By R. Gary Raham
It’s important to pick metaphors carefully. Writers try to explain complex subjects in few words and in ways everyone can understand. Metaphors — words or phrases that imply that one thing can symbolically represent another — become one way to accomplish that task. This thought crossed my mind when I attended the 6th Annual Poudre River Forum on Feb. 1. (See http://prti.colostate.edu/forum_2019.shtml)
Trying to sort out what allows a river to serve human needs while still providing the ecological services that keeps the world over which it flows alive is about as complex a problem as one can imagine. So, I picked my article title carefully. Rivers do not deliver water like a concrete ditch. Instead, like the arteries and veins of a living organism, they convey not only water, but also oxygen, nutrients and host of microbial servants to needed destinations in the biosphere. As we use a river’s resources for human needs, we should take her pulse regularly to ensure the health of the greater body she nourishes.
After attending the forum last year, I wrote a four-month series in the “North Forty News” that ran from March to June 2018. Please refer to that for background information on some of the basic issues of Poudre River ecology and management. This year I would like to focus on some of the people who make the forum work, and the process of talking TO each other rather than AT each other. That process was largely established under the leadership of MaryLou Smith, policy and collaboration specialist with the Colorado Water Center at Colorado State University. Since she will retire after this year, someone else must replace her leadership — and her optimism.
John Stokes, head of the Natural Areas Department of the city of Fort Collins, made a special point of highlighting Smith’s optimism. It’s easy to get pessimistic about complex problems with no simple solutions, but Smith manages to stay upbeat. She says she has “devoted her career to encouraging an open dialogue between people.” That was exemplified in 2011 when the concept for the Forum first developed.

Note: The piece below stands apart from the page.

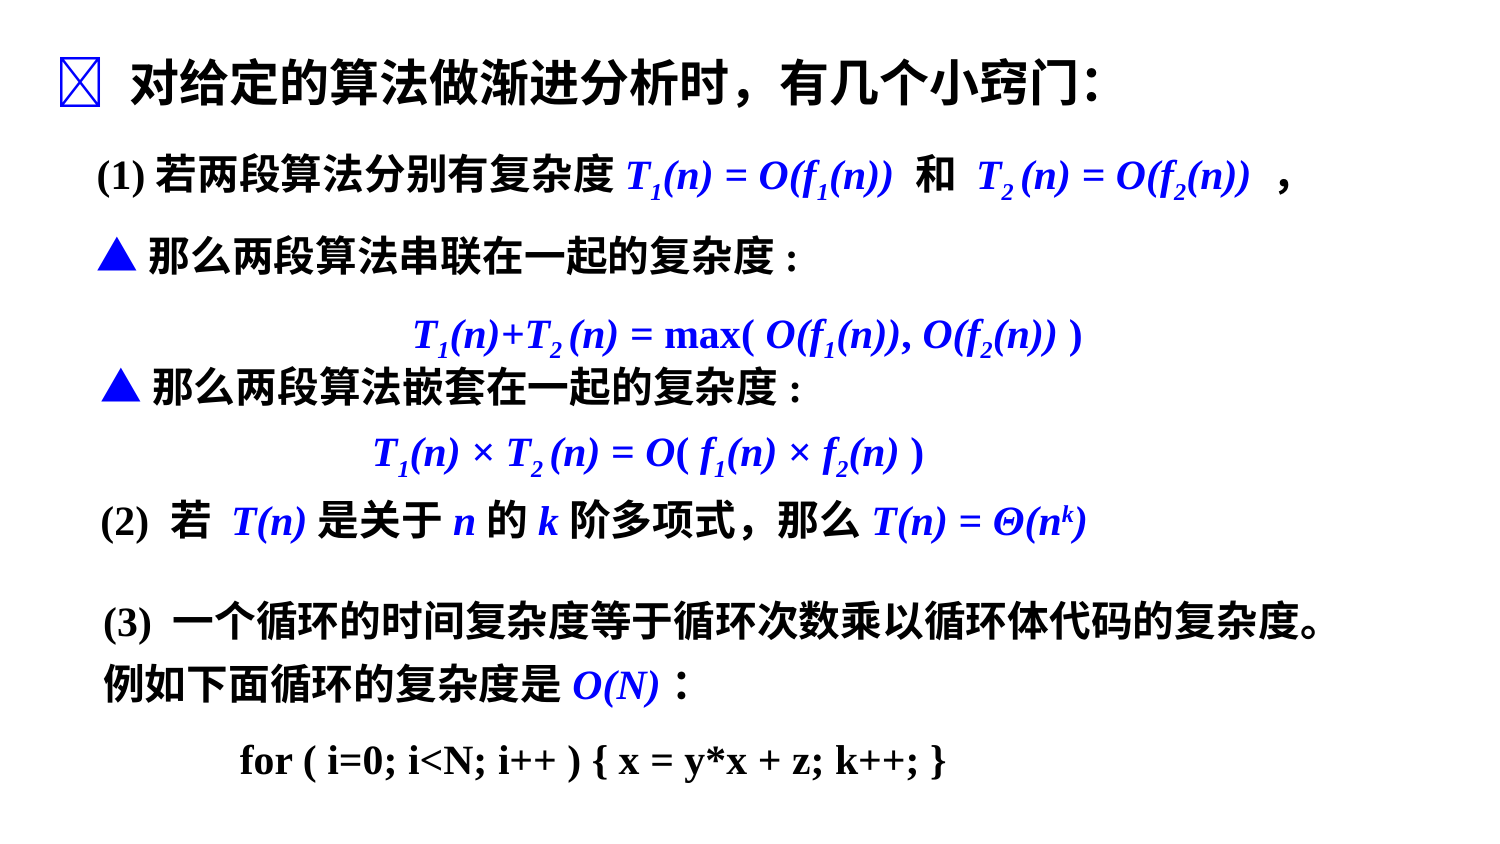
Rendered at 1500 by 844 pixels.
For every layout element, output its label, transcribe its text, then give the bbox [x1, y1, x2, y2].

In 2011, Ray Caraway, chief executive officer of Community Foundations of Northern Colorado, invited Smith to host a community forum discussing issues relating to NISP — the Northern Integrated Supply Project (https://www.northernwater.org/sf/nisp/home) — a collection of communities along the Front Range intending to build Glade Reservoir northwest of Fort Collins. Opposed by Friends of the Poudre and other conservation groups, Smith felt that a conference built solely around NISP would tend to create more polarization. She proposed the Poudre River Forum instead, with the intent of bringing together a wide swath of people from agriculture, urban planning, recreation, conservation and business — all with a stake in maintaining “a healthy working river.”
This year, approximately 360 people met to have that discussion — roughly, a 17 percent increase over last year. Smith said she was gratified that discussions at the various tables seemed earnest and forthright. They listened to water commissioners, city managers, water lawyers, engineers, ecologists, farmers, conservationists, land developers, and others. The keynote speaker, Professor Edward B. Barbier, from the Department of Economics at Colorado State University, tackled the growing problem of water scarcity. (Yale University Press will release his new book about this problem, “Water Paradox,” in February.)
Another Colorado State researcher, Brad Udall (not in attendance at this conference), highlighted this problem in a 2017 study published in “Water Resources Research.” Colorado River flows in the 21st century are 19 percent lower than those in the 20th. Predicted flows could drop by up to 55 percent by 2100 as a consequence of global warming. (See “Re-engineering the Colorado River” in the February issue of Scientific American.) We can expect similar reduced flows in the Poudre River.
Ecologist Dr. LeRoy Poff from Colorado State said, “We need to face up to the ecological damage our pioneering spirit has caused to the Poudre River.” To do that requires gathering the data necessary to understand just what makes a river healthy. In an online report (https://natsci.source.colostate.edu/sustainable-dams-possible-csu-expert-weighs/) he said, “As a researcher, I am concerned about biodiversity conservation, and about sustaining rivers at a level of functional integrity that enables them to provide both biodiversity support as well as ecosystem goods and services.”
Is that possible? Let us hope so. MaryLou Smith contends that meaningful dialogue between all the parties concerned is the best way to make it happen.
In addition to using the right metaphors, ponder images that show us the beauty of what we could lose if we let our arterial waters wither — like the photograph of the Poudre illustrating this article, graciously provided by John Fielder.